Alors qu’elle se crois touchee dans le dos, elle tombe puis se traine Afin de se dissimuler derriere une bri?ve cloison. C’est la que Cherif Kouachi la rejoindra Afin de l’invectiver. « J’ai compris que le tueur m’avait vue partir et qu’il me suivait, j’entendais ses gui?re. Et en me suivant, il a croise Mustapha, qui est tombe. Comme un fusille. Le tueur a surplombe le muret, il etait habille bien en noir avec sa cagoule. Il a secoue ma tete comme une hesitation, comme lorsqu’il cherchait notre nom. A i§a, j’avais accepte de mourir, je n’avais environ peur a ce moment, j’ai bien lache. » Arme baissee et doigt en l’air, le terroriste la somme de se calmer, lui evoque « qu’ils ne tuent nullement les femmes », et puis que tel votre qu’elle fera « est en gali?re », il lui evoque qu’il faut « lire le Coran ».

J’ai scene de guerre

Et de nouveau les images insupportables. La peau de Bernard Maris, au sein d’ son costume pied-de-poule, qu’elle n’aimait jamais parce qu’une veste et une petite robe pied-de-poule, « c’est trop de pied-de-poule pour un seul homme ». Sa cervelle eclatee aussi. Puis Fabrice Nicolino, qui rale a cote. Il va i?tre blesse aux jambes. Agenouillee dans une flaque de sang, elle lui passe un torchon mouille concernant la figure. « J’avais oublie qu’une artere femorale, ca pouvait etre fatal », halete Sigolene Vison, qui possi?de besoin de marquer de nombreuses pauses dans son temoignage. Elle portait bien une ceinture votre jour-la, mais ne sait pas comment faire 1 garrot a « Fabrice », dont les os « sortaient de partout ».

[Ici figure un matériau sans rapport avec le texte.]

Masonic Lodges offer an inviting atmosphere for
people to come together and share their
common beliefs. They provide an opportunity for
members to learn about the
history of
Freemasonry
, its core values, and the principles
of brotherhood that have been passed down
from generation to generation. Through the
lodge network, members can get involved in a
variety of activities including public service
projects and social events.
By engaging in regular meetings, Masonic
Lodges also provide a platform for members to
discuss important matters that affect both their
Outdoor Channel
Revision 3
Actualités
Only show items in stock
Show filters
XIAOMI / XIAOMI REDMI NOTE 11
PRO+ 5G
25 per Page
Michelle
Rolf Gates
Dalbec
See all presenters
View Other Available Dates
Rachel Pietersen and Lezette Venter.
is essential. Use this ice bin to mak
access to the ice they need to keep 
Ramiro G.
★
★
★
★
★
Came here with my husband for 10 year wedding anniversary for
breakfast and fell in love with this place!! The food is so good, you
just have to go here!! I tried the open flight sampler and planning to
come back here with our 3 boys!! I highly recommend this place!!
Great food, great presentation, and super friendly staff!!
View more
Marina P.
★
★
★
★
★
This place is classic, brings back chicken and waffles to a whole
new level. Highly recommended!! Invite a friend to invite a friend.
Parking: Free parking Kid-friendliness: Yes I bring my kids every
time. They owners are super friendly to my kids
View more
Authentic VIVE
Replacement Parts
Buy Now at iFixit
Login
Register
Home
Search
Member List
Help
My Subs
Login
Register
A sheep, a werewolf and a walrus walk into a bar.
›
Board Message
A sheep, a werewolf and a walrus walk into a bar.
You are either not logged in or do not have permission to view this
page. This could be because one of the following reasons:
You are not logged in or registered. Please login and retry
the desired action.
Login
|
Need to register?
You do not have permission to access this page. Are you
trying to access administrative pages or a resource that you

Le recit de Laurent Leger sera plus court, plus reserve. Cela se rappelle avoir vu un « premier type », « grand tel ca », dit-il en depliant ses bras de bien un long. « On pensait a quelqu’un du GIGN, mais en realite il crie “Allah Akbar” et la je comprends qu’on reste attaques. » Tout va alors tres vite, il se retrouve sous une table, completement recroqueville via lui-meme. Alors il se souvient de la image qu’il a « i  chaque fois en tete » : le crane de Georges Wolinski qui git devant lui. Plus loin, des formes indistinctes. Comme les autres avant lui, il pense que i§a a dure « une eternite ». En realite, bien est alle tres vite. Lui aussi se souvient de ces bruits secs : « tac tac tac ». « J’ai compris apres que c’etaient des deflagrations, comme s’ils avaient essaye de viser les uns et des autres », dit-il. Il se prepare lui aussi a etre tue, « puisqu’apres tout, ils viennent tuer tout un chacun ».